Over ‘De blinde kamer’ van Meine Fernhout in Haarlems Dagblad, 9 januari 2016:
Schrijver Meine Fernhout woonde drie jaar aan het Spaarne met uitzicht op Teylers Museum. Dit oudste museum van Nederland speelt een belangrijke rol in zijn debuutroman ‘De blinde kamer’. In dit boek licht hij zijn wereldbeeld toe aan de hand van een spannend verhaal met een lijk in het Spaarne. De dode is een natuurkundige die in Haarlem proeven deed met het opvangen van licht. (…) Het verhaal maakt een sprong in de tijd als de 45-jarige Roderick wordt aangehouden op verdenking van moord. In zijn cel heeft hij de tijd te zoeken naar verklaringen. Hoe kan het gebeuren dat hij verantwoordelijk wordt gehouden voor de dood van deze natuurkundige? Het moet gezegd; hij is intiem met haar geweest. (…) Het verhaal zit goed in elkaar.

Gegeven informatie
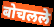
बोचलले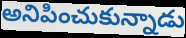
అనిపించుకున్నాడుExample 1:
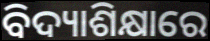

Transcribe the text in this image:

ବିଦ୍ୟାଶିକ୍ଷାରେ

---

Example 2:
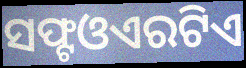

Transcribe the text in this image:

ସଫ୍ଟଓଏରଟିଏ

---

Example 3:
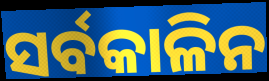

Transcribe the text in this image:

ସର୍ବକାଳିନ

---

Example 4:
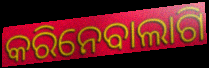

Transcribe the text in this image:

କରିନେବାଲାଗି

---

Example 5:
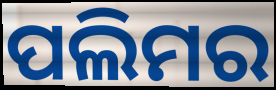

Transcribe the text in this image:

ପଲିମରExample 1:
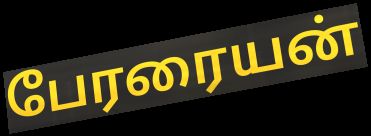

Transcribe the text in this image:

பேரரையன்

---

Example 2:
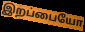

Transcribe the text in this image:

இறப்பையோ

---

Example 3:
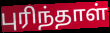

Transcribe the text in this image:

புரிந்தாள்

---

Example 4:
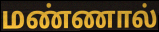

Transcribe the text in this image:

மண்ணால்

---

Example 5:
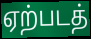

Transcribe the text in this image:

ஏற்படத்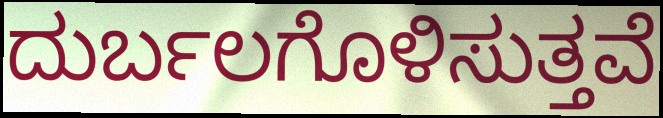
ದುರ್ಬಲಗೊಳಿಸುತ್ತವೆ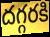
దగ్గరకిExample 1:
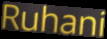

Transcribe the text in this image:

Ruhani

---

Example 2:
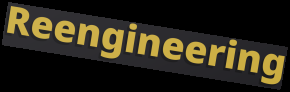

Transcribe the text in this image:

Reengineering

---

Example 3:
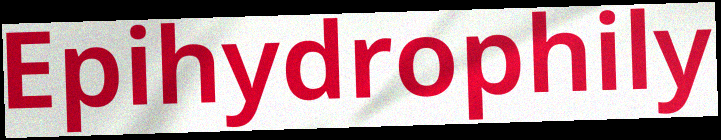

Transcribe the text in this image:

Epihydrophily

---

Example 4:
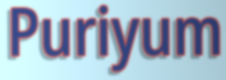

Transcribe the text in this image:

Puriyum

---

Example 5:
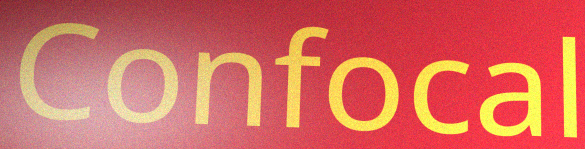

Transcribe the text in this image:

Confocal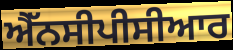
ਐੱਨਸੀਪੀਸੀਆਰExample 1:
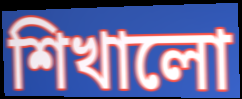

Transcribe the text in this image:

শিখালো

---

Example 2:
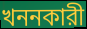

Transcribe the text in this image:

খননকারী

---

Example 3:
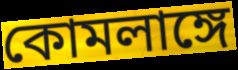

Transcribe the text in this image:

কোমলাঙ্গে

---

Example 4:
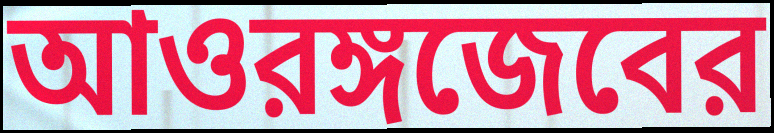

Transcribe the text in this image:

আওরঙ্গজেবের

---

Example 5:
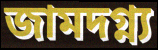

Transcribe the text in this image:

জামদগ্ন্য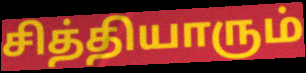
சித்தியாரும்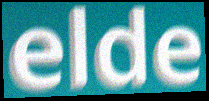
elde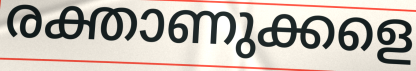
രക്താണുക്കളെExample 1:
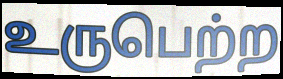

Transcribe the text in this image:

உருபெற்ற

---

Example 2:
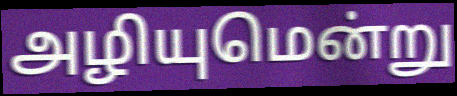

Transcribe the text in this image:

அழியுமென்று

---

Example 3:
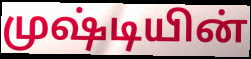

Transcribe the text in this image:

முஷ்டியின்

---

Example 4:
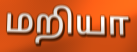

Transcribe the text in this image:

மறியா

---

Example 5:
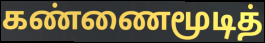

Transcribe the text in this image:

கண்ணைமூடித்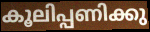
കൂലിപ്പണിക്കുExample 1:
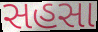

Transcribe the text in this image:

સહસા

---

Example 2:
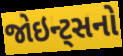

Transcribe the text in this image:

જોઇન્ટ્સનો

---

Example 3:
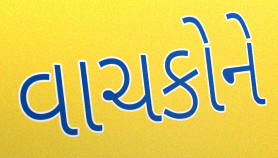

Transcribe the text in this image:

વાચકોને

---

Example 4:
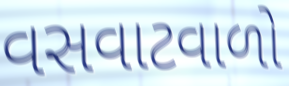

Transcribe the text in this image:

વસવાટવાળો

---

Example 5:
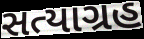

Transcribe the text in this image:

Wat wordt gevraagd
1. Hoe lang woonde Meine Fernhout volgens de bespreking aan het Spaarne?
2. Neem uit de bespreking letterlijk het stuk over dat begint bij "Over ‘De blinde" en eindigt bij "goed in elkaar.".
De lijst hierboven heb je niet nodig.

Eindresultaten
1. Drie jaar.

2.
Over ‘De blinde kamer’ van Meine Fernhout in Haarlems Dagblad, 9 januari 2016:
Schrijver Meine Fernhout woonde drie jaar aan het Spaarne met uitzicht op Teylers Museum. Dit oudste museum van Nederland speelt een belangrijke rol in zijn debuutroman ‘De blinde kamer’. In dit boek licht hij zijn wereldbeeld toe aan de hand van een spannend verhaal met een lijk in het Spaarne. De dode is een natuurkundige die in Haarlem proeven deed met het opvangen van licht. (…) Het verhaal maakt een sprong in de tijd als de 45-jarige Roderick wordt aangehouden op verdenking van moord. In zijn cel heeft hij de tijd te zoeken naar verklaringen. Hoe kan het gebeuren dat hij verantwoordelijk wordt gehouden voor de dood van deze natuurkundige? Het moet gezegd; hij is intiem met haar geweest. (…) Het verhaal zit goed in elkaar.